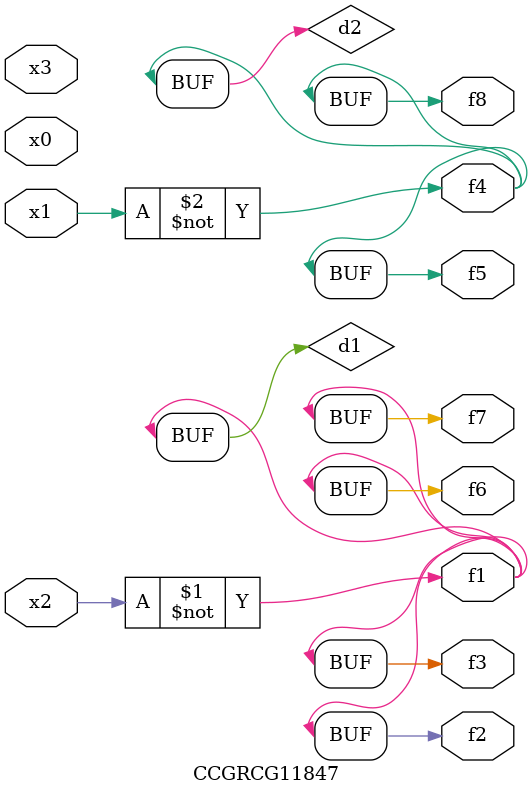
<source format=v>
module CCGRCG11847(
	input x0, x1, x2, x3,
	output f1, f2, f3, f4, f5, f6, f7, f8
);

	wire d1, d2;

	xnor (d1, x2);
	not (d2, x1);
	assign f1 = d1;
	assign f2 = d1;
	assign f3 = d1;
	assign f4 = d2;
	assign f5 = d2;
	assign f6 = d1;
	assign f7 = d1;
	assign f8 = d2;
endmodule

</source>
+===+
» **TASK STATEMENT**
Nothing but the pictures should be left out when the records are retyped exactly.

» **REPLY**
<source format=v>
module CCGRCG11847(
	input x0, x1, x2, x3,
	output f1, f2, f3, f4, f5, f6, f7, f8
);

	wire d1, d2;

	xnor (d1, x2);
	not (d2, x1);
	assign f1 = d1;
	assign f2 = d1;
	assign f3 = d1;
	assign f4 = d2;
	assign f5 = d2;
	assign f6 = d1;
	assign f7 = d1;
	assign f8 = d2;
endmodule

</source>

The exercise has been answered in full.